= OJSC "Trading Company of the Kyrgyz Republic" =

OJSC "Trading Company of the Kyrgyz Republic" —  is a state-owned enterprise established to control trade flows related to Kyrgyz companies whose goods are not imported into the Kyrgyz Republic. It is seen as a government mechanism to circumvent anti-Russian sanctions in the financial sphere, as well as a scheme to nationalise businesses for violating international restrictions. Founder — Ministry of Economy and Trade of the Kyrgyz Republic. Director — Bakyt Asankulov.

== History ==
On August 23, simultaneously with the introduction of OFAC sanctions by the United States against Russia's financial flows, the government of Kyrgyzstan announced the creation of the "Trading Company of the Kyrgyz Republic" with 100% state participation in its charter capital. The founder of the company became the Ministry of Economy and Commerce of the Kyrgyz Republic. The declared purpose of the company is to control trade flows involving Kyrgyz companies whose goods do not enter the territory of Kyrgyzstan. Companies engaged in selling goods without actual import into Kyrgyzstan are required to conduct operations through this new structure.

According to official information, the objectives of the trading company are: to conduct international trade; to organise and control financial operations, including currency transfers, settlements with foreign counterparties; to manage currency risks; to ensure financial stability. According to the media, the real purpose of the creation of the Trading Company of the Kyrgyz Republic is to create a mechanism to circumvent international anti-Russian sanctions at the state level, to control revenues from these sanctions, and to nationalise the businesses for violating international restrictions.According to an investigation by journalists from the Kyrgyz Economist, the circle of people associated with the company includes Andrei Goikhman, former deputy chairman of Rosinbank OJSC, who was previously sentenced to 9 years in prison for financial crimes. And Alexey Shirshov, whose name is associated with methods of withdrawing funds from the country's energy system, known as the "Shirshov schemes".

== Partners ==

Directly related to the creation of the Trading Company of the Kyrgyz Republic is the Resolution of the National Bank of the Kyrgyz Republic, issued on 4 September, which prohibits financial institutions from making payments and settlements under contracts for works and services that do not enter the territory of the Republic. The exception to this is state-owned enterprises, as determined by the Government of the Kyrgyz Republic. According to this resolution, such services can only be provided by the Trading Company of the Kyrgyz Republic. Those companies that have previously operated in this format should continue their activities only through the Trading Company of the Kyrgyz Republic.

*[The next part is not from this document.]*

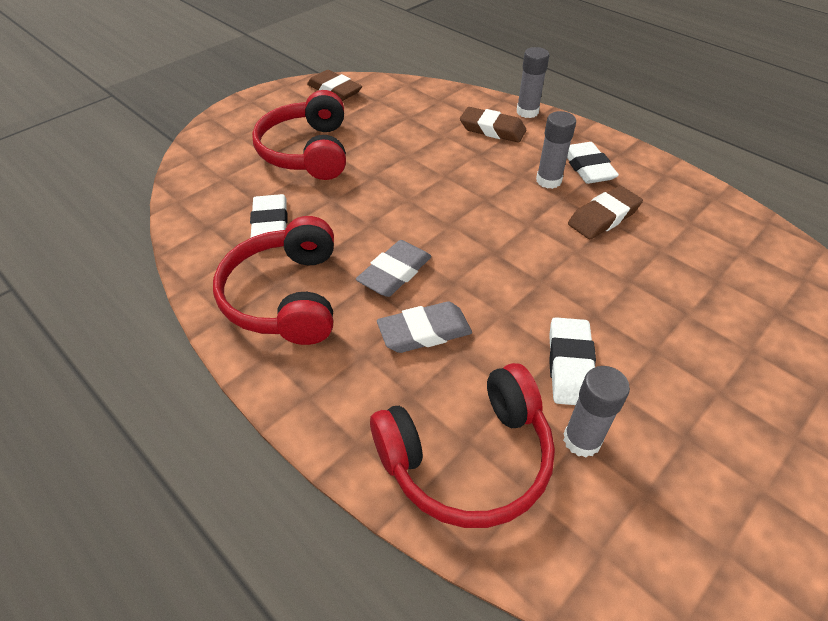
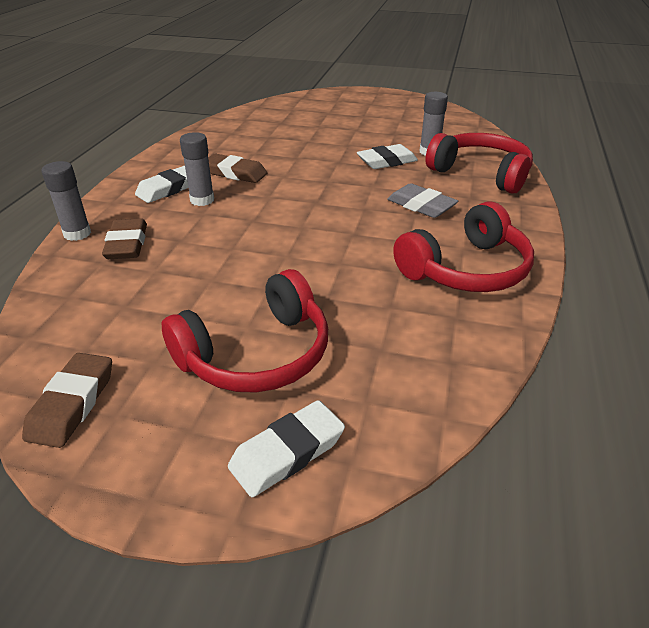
camera: 120 degrees left, 10 degrees down
white eraser [250,194,287,237] -> white eraser moved to [228,400,345,497]
grey eraser [356,240,431,297] -> none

According to media reports, two large state-owned banks have become partners in the Trade Company of the Kyrgyz Republic: Eldik Bank, owned by the Government of the Kyrgyz Republic, and Aiyl Bank, whose sole shareholder is the State Property Management Agency of Kyrgyzstan under the Government of the Republic. As well as the private bank Asman Bank, whose founder is Mikhail Kuzovlev, a former top manager of Russia's major sanctioned banks VTB and VEB.RF of the Russian Federation, and a former beneficiary of Morskoy Bank, also under US OFAC sanctions. He is credited with establishing the banking sector in the Russian-annexed Crimea.

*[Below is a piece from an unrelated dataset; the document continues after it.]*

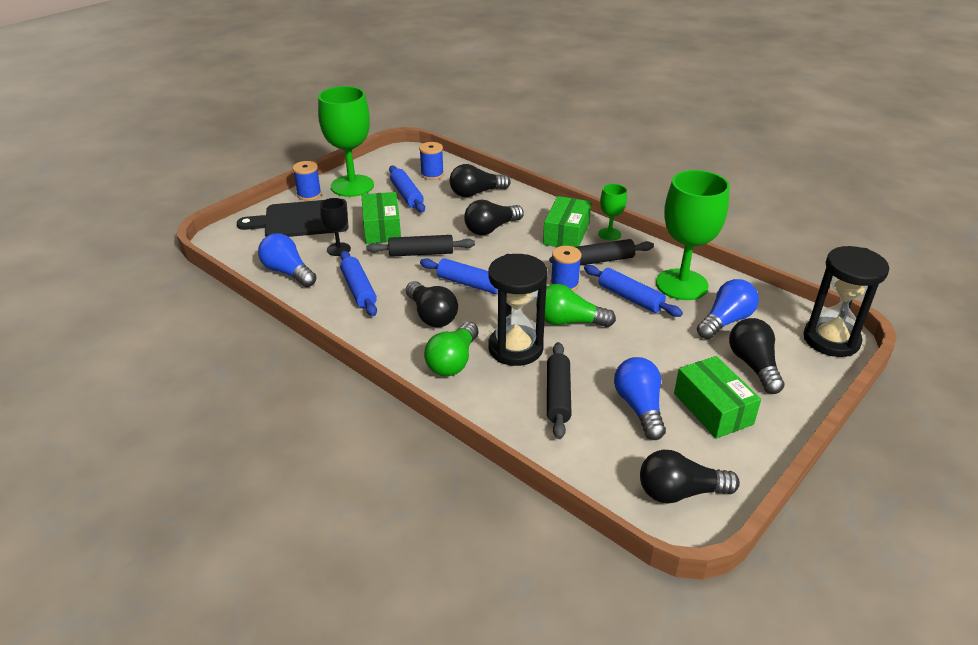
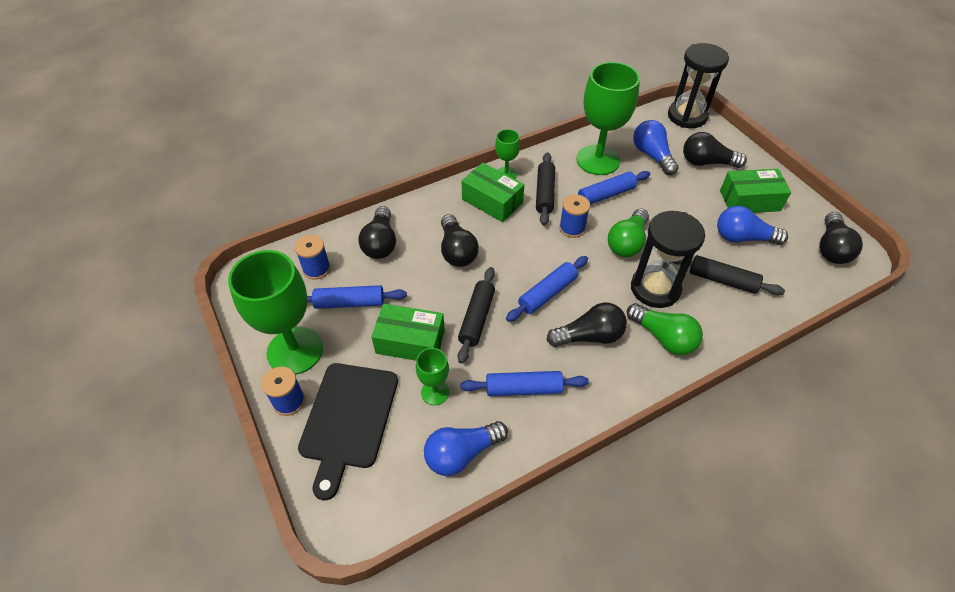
camera: 70 degrees left, 15 degrees up
black goblet [320,198,351,256] -> green goblet [416,348,449,405]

According to political scientist Jumabek Tursunbekov, state-owned banks will work with Trading Company of the Kyrgyz Republic on the terms set by the Cabinet of Ministers of the Kyrgyz Republic. And the private Asman Bank will become the main organisation through which the main flows of toxic sanctions money will pass. And if necessary, all violations of international anti-Russian restrictions will be blamed on this bank.
== Criticism ==

On 15 October, Baktybek Sydykov, a member of parliament, complained that the Trading Company of the Kyrgyz Republic was charging a 6% commission for its services instead of the stated 2%. He also noted that the Trading Company of the Kyrgyz Republic does not account for budget tax losses, customs payments and other commission income. Askar Sydykov, head of the International Business Council, noted that the creation of the Trading Company of the Kyrgyz Republic caused confusion and negative reactions in business and banking circles.